With the loss, the four game winning streak is snapped and the Mets’ record drops to 24-20. Some credit certainly goes to Marlins’ starter Caleb Smith, who had good command and went after hitters. The offense for the Mets is a concern, however, particularly against lefties with Brandon Nimmo and Michael Conforto playing such critical roles. This tweet from Rich MacLeod sums things up nicely:

Thoughts from the Game

Mickey Callaway’s bullpen usage early in the season was a strong part of his game, as he rotated through everyone in his bullpen and didn’t lean too heavily on any particular arms. Over the last month, however, he’s slipped into a Terry-ism, utilizing the same relievers again and again while leaving some guys in the back end of the bullpen unused. Jacob Rhame, Chris Flexen and Corey Oswalt have seen much less action than the core pitchers, and that’s starting to hurt – Gsellman and Ramos have both been used heavily of late, and both looked gassed last night. The Mets are currently in the front third of a brutal stretch of 18 games in 17 days, and Callaway will have to go back to using all the tools at his disposal if the bullpen is to survive.

Reyes continues to be a disaster for this team. He had two errors Tuesday, and a 1-for-3 performance with a walk raised his season line to a whopping .145/.203/.200 with miserable defense. I really want to know what sort of kompromat Reyes has on the front office, because at this point there’s little to no reason behind his presence on this roster. Luis Guillorme, Philip Evans, Jeff McNeil, and possibly even Ty Kelly and Gavin Cecchini would be upgrades on both sides of the ball right now, and for a team with a margin as narrow as the Mets, every bit of value counts.

Other Mets News

The big news of the day of course was the Mets’ signing of Jose Bautista. Bautista, picked up then immediately placed back on the scrap heap by the Braves earlier this season, took a flight from Tampa around 3 p.m. and made it into the lineup in time to go 1-for-3 with a double and a pair of strikeouts. On the surface, the signing makes sense given the Mets’ paper thin outfield depth chart and even thinner list of right handed bats.

Somewhat problematically for that justification, Jose Bautista is terrible. He hasn’t had a meanigfully above replacement season since 2015, and his 2017 was straight up disastrous. He can’t play the outfield, certainly can’t play at third base and, at 37 years old, probably isn’t getting much of what he’s lost with the bat back. The Mets farm is thin, but there are easily four or five more youthful options that could come up, play bad corner outfield defense, and offer more upside with the bat (McNeil, Evans, even Dom Smith come to mind).

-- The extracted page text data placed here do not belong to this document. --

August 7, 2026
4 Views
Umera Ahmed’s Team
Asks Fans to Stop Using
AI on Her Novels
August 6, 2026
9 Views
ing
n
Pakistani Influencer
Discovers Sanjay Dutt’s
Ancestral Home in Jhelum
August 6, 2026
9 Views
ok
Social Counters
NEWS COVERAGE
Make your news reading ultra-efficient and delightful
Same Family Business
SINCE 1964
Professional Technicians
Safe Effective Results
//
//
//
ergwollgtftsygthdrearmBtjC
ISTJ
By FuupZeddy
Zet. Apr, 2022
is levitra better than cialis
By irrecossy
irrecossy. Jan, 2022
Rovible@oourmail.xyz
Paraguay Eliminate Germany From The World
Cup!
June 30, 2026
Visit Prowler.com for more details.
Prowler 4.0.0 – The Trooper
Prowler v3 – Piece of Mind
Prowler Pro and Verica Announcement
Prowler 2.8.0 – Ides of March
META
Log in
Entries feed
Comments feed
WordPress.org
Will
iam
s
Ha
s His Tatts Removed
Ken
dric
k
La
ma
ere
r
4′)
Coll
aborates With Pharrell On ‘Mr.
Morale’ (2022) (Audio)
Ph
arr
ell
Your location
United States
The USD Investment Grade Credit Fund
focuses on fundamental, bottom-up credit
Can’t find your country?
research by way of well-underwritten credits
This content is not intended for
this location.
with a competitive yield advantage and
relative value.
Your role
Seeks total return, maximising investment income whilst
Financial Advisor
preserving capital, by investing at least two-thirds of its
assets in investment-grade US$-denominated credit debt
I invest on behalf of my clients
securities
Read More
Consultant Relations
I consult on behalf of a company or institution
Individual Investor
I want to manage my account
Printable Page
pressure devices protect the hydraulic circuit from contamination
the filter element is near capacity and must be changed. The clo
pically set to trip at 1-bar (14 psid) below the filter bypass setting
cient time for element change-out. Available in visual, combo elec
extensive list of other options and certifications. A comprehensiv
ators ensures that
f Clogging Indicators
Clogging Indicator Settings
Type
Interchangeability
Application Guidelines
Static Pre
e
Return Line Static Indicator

If the Mets had a track record of bringing in wild card vets, giving them a chance, then cutting bait when they’re bad, I don’t think any fan would object to this signing. The Mets do exactly the opposite of that however, exemplified by Jose Reyes and, to a lesser degree, Adrian Gonzalez. Bringing in Bautista will more than likely do nothing but block younger options like Brandon Nimmo and Wilmer Flores from playing time, rob us of the chance to see intriguing players from the farm system and make the team worse in both the short and long term. Unfortunately, it’s just par for the course with this front office.